Devon Hall made only five three-point shots as a freshman at Virginia. Last season, as a senior, he was good from long-range 57 times (43.2%). I’m not going to tell you that the Caviler offense went through Hall’s hands but Virginia did score on an average of 1.15 points per possession when he was on the floor as opposed to 0.94 points per possession when he wasn’t. That isn’t why Oklahoma City drafted him though.
A five-year college player, Hall used his time at Virginia to develop an all-around game. He’s quick off the dribble, a straight-line attacker, and a good shooter. In catch-and-shoot situations he was throwing daggers at a rate of 68.9% (source). He was even better coming off screens (69.6%). He has a assist/turnover ratio of 3.1/1 and, according to KenPom, a 19.6% assist rate. Also, don’t overlook his experience of starting 80 consecutive games. That’s not why Oklahoma City drafted him though.
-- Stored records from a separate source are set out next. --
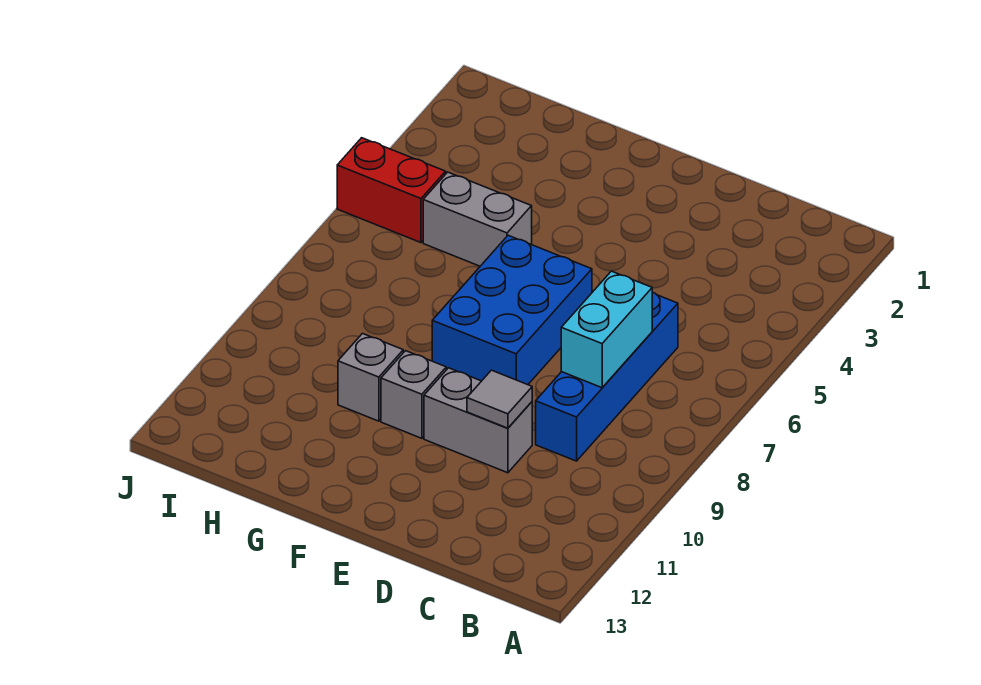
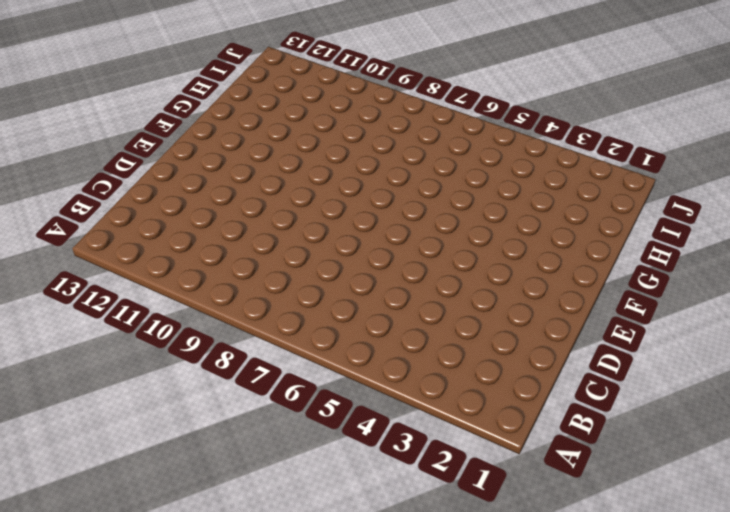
none -> blue brick C6:C9 level 1
none -> grey brick D10:E10 level 1

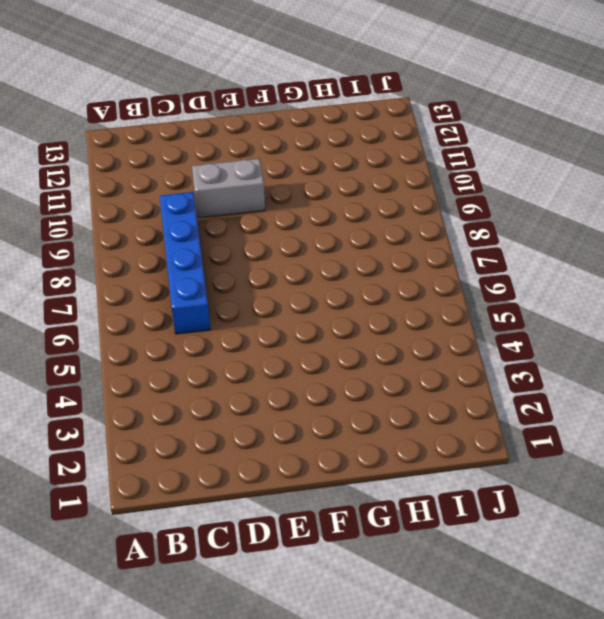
none -> blue brick E6:F8 level 1
none -> grey brick F10 level 1

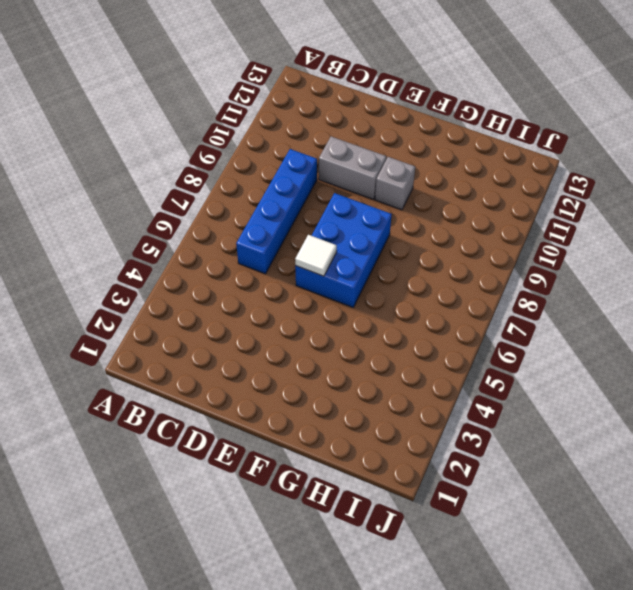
white tile E6 level 2 -> none
none -> grey brick G5:H5 level 1
none -> grey brick G10 level 1

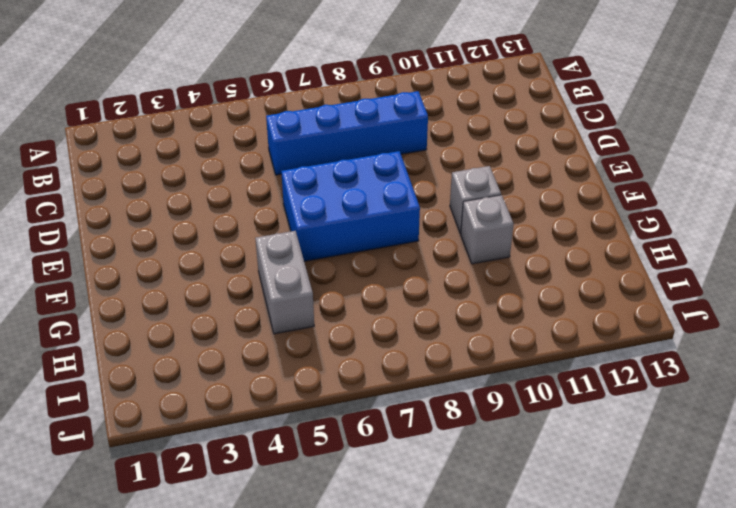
none -> grey brick D10:E10 level 1
none -> red brick I5:J5 level 1

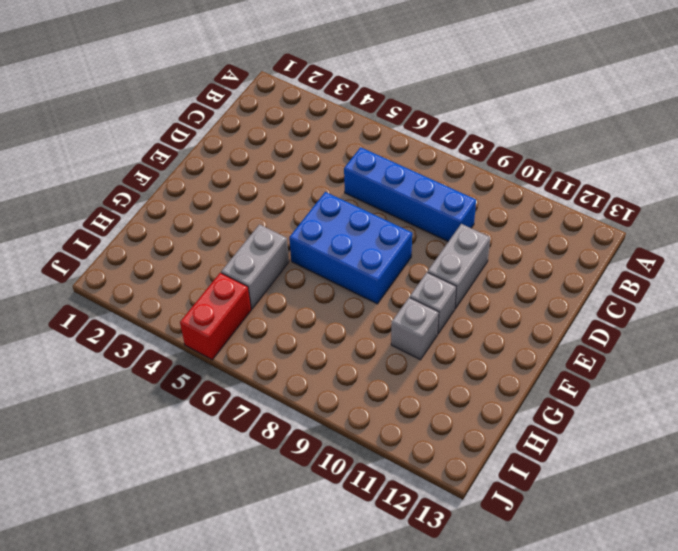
none -> cyan brick C7:C8 level 2
none -> grey tile D10 level 2

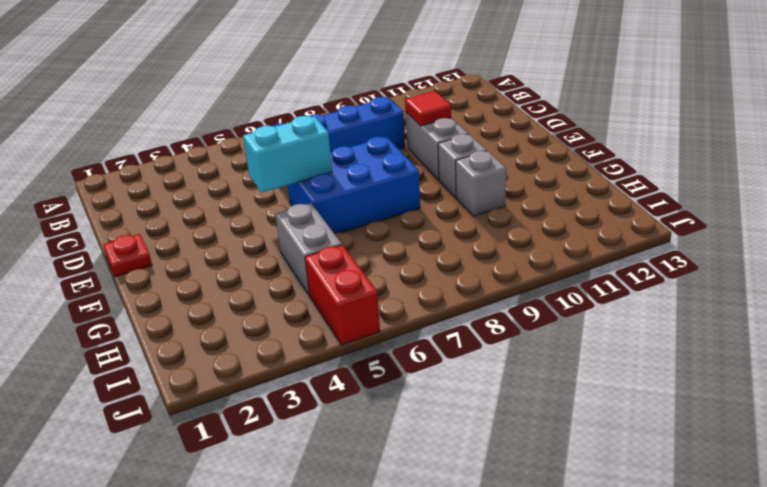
red tile D10 level 2 -> grey tile D10 level 2
red plate E1 level 1 -> none
cyan brick E5:E6 level 2 -> cyan brick C7:C8 level 2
He’s also pretty good at getting to the charity stripe where he shot 80% during his collegiate career. You guessed it, that’s not why Oklahoma City drafted him though.
The Thunder collapsed defensively last season after Andre Roberson was lost due to a knee injury. With no suitable replacement for the defensive intensity available on the bench, OKC made it a priority to find one during the off-season. That is why Oklahoma City drafted Devon Hall. Everything else that comes with his defensive skill set is just a bonus.
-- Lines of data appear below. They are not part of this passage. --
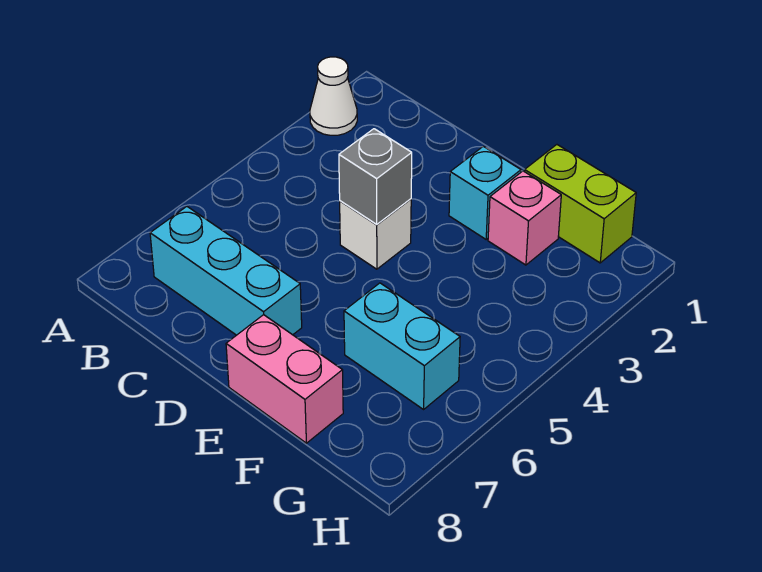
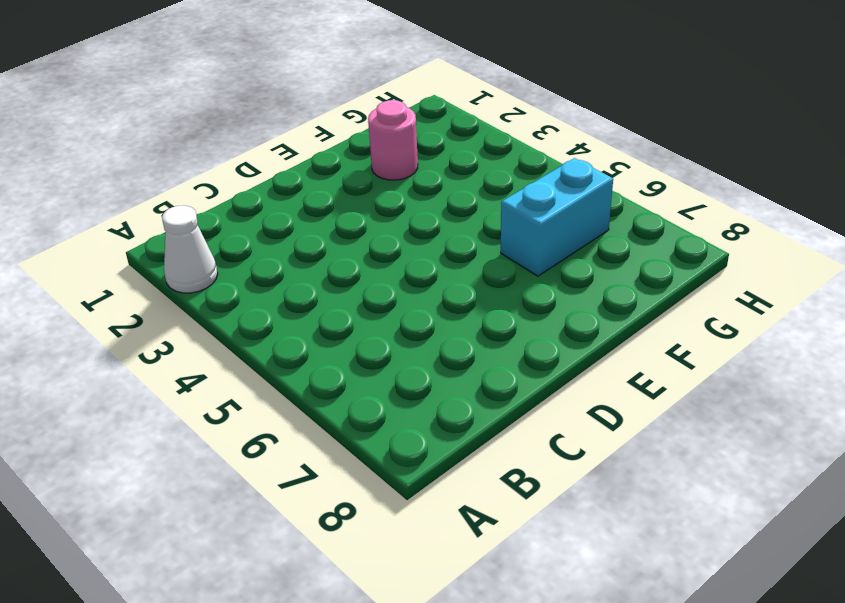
pink round brick F2 level 1 -> pink brick F2 level 1
none -> cyan brick B7:D7 level 1
none -> white brick D4 level 1

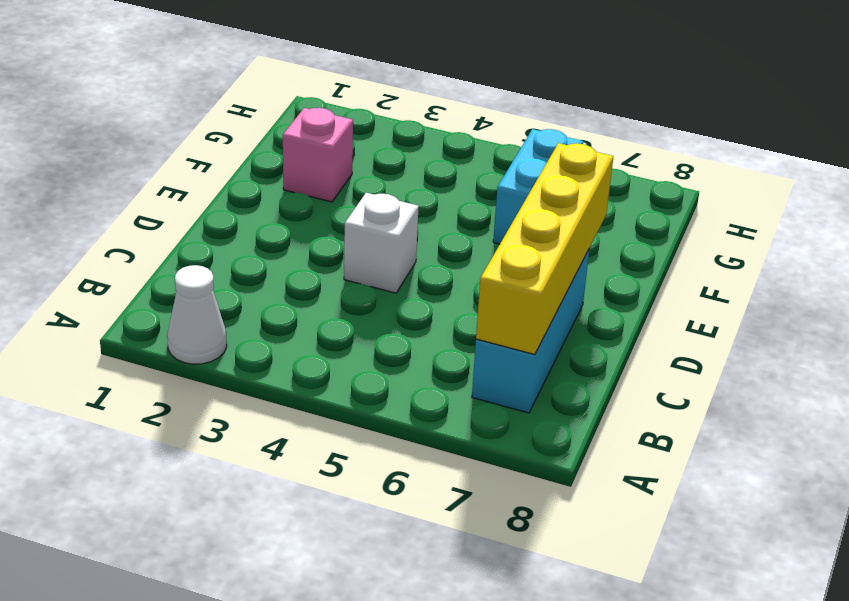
yellow brick B7:E7 level 2 -> none
none -> cyan brick E2 level 1
none -> pink brick E8:F8 level 1

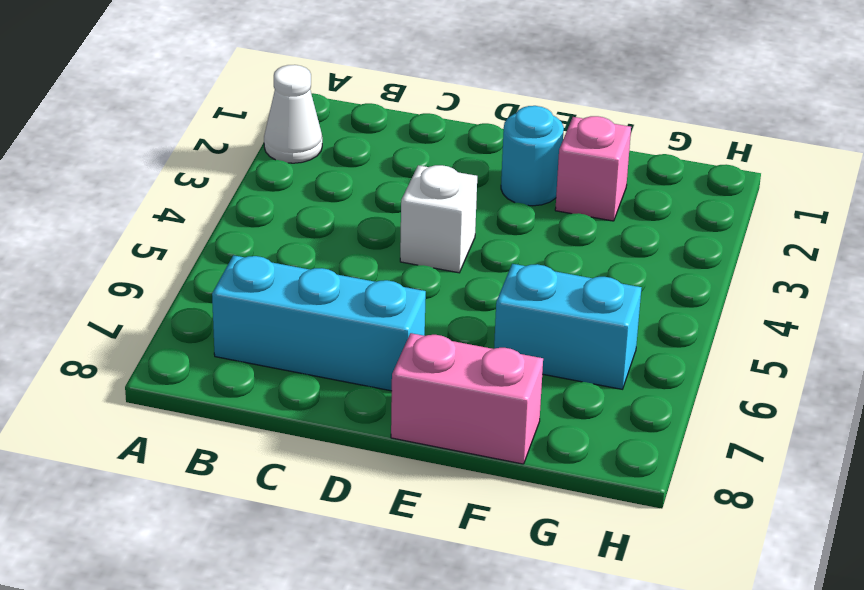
cyan round brick E2 level 1 -> cyan brick E2 level 1
none -> lime brick F1:G1 level 1
none -> grey brick D4 level 2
A five-year disciple of defensive-minded coach Tony Bennett, Hall was the Cavs best defensive player. So much so that he was on the ACC All Defensive Team.
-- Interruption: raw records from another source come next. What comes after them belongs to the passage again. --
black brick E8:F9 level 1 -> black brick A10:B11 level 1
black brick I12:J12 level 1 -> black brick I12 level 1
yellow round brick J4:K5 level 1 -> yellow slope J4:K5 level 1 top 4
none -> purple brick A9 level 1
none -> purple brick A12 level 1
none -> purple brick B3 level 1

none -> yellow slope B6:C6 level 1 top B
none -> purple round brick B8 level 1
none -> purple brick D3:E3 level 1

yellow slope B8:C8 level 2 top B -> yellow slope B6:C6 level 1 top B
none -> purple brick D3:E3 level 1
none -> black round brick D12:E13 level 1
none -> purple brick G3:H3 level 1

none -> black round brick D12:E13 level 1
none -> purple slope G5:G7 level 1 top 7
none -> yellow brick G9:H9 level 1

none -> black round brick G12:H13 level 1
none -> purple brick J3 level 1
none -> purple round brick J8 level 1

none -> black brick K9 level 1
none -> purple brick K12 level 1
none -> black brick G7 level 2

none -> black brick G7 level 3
Largely compared to Joe Harris (Another former Virginia player), Hall isn’t expected to replace Roberson in the starting lineup. He could, however, prove to be a valuable asset off the bench that could keep the defensive intensity going, and serve as an insurance policy in the event of another catastrophic injury.
Hall is excellent at keeping the ball in front of him and closing out on shooters. In addition, he has active hands and plays defense off the ball as well. His footwork is excellent which makes it extremely difficult for offensive players to get past him and his size (6-6/206) and strength allows him to guard multiple positions. He won’t be a liability if caught on a switch.
There are numerous boxes on Oklahoma City’s off-season checklist but finding some defensive helps looks like it can be marked off.